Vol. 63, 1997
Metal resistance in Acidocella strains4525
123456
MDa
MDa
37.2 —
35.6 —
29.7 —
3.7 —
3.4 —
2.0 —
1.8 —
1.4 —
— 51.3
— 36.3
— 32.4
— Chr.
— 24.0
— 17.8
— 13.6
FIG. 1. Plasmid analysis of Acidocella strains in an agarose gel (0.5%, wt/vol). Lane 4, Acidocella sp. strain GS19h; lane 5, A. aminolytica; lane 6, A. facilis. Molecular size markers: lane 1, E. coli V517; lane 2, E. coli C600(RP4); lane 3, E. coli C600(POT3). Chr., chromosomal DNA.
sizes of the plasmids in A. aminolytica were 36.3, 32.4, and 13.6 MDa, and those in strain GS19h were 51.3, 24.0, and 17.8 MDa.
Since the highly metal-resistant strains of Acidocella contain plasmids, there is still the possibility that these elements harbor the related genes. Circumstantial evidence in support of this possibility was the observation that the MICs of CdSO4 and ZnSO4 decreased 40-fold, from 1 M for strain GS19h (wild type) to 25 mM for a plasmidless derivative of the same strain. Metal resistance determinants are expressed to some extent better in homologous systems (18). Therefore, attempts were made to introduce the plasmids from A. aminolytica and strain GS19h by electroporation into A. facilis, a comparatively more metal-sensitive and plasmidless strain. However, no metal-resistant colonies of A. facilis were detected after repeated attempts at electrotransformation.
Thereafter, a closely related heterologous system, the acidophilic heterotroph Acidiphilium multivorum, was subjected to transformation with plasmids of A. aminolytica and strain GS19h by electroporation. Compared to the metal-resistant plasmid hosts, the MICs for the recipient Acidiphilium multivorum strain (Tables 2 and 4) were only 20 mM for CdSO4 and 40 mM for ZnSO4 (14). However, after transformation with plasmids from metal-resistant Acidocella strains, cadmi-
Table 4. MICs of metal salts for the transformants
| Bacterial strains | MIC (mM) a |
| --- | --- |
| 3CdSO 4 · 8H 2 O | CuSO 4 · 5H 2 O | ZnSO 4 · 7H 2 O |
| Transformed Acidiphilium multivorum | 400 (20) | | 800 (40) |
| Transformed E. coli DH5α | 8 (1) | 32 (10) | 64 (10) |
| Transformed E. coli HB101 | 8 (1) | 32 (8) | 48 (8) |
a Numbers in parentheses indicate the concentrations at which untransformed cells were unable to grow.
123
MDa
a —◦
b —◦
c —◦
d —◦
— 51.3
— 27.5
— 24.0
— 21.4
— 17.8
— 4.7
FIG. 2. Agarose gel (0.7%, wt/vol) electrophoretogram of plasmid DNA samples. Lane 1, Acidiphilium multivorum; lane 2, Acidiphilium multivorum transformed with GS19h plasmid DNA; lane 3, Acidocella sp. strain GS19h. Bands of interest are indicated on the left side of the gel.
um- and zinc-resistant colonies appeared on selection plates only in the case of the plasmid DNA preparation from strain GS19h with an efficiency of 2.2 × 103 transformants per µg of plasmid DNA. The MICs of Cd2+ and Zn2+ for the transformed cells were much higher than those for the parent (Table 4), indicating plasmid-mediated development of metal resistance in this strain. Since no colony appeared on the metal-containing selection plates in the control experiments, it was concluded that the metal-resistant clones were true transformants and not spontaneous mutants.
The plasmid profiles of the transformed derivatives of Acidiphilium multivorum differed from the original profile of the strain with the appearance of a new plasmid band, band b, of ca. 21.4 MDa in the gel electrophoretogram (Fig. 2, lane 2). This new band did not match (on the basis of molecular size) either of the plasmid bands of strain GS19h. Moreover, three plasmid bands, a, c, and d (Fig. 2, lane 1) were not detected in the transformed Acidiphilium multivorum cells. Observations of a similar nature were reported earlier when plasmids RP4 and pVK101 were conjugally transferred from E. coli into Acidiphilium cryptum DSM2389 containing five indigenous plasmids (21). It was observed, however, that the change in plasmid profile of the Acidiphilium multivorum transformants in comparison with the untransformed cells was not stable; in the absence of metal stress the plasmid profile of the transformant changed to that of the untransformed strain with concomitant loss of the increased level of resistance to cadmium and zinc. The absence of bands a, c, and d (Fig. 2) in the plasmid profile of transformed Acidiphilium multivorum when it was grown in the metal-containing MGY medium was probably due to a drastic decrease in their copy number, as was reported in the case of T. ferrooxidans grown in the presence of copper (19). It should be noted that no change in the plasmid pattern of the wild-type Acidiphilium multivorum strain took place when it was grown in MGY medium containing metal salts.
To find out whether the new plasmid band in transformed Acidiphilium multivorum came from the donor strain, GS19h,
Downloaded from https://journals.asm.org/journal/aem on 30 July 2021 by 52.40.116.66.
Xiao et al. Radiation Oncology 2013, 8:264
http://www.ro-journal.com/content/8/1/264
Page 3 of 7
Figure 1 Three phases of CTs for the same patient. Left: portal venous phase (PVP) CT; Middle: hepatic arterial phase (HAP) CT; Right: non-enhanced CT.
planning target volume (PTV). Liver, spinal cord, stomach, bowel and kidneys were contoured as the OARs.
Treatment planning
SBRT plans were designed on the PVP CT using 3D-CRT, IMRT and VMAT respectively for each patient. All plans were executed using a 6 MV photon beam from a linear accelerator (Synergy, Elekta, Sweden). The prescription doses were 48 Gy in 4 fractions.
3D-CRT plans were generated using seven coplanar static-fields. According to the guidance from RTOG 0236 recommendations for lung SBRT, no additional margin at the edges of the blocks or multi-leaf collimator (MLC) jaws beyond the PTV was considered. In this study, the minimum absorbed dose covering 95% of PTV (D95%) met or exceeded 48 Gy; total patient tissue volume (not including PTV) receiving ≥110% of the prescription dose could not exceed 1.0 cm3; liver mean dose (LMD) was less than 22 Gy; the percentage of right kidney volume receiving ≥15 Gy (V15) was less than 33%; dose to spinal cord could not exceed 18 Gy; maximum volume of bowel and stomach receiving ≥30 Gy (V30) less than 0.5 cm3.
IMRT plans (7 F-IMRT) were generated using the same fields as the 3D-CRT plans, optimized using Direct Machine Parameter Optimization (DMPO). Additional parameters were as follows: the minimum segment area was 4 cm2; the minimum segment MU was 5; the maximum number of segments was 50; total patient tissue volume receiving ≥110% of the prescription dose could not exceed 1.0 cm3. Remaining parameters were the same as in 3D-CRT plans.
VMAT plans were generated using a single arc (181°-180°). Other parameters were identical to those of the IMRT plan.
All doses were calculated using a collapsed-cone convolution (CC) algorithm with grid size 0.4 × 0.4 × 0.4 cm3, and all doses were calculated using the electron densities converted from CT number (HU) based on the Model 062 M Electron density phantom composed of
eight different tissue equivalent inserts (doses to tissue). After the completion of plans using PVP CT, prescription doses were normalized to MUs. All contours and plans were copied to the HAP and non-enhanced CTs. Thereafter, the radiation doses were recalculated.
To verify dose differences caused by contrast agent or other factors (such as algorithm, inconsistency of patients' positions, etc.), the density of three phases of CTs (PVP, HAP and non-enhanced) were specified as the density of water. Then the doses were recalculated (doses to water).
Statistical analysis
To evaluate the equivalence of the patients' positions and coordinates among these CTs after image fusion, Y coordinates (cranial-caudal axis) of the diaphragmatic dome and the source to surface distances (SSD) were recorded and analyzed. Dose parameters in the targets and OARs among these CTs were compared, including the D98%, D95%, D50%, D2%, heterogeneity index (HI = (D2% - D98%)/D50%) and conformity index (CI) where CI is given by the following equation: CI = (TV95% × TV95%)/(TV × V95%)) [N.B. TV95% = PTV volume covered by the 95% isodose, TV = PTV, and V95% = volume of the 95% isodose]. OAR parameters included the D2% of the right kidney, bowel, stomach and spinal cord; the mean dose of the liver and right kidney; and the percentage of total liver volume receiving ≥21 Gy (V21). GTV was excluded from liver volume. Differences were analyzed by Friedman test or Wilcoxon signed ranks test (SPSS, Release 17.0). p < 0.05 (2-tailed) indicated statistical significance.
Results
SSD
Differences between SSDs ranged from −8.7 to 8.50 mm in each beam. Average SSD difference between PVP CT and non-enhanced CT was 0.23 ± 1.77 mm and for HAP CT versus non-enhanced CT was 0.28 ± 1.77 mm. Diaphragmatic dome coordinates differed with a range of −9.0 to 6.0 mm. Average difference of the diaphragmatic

YOUR ASSIGNMENT - In the listing above, find every line with the word "analysis" and copy it.

EXERCISE RESULT -
FIG. 1. Plasmid analysis of Acidocella strains in an agarose gel (0.5%, wt/vol). Lane 4, Acidocella sp. strain GS19h; lane 5, A. aminolytica; lane 6, A. facilis. Molecular size markers: lane 1, E. coli V517; lane 2, E. coli C600(RP4); lane 3, E. coli C600(POT3). Chr., chromosomal DNA.
Statistical analysis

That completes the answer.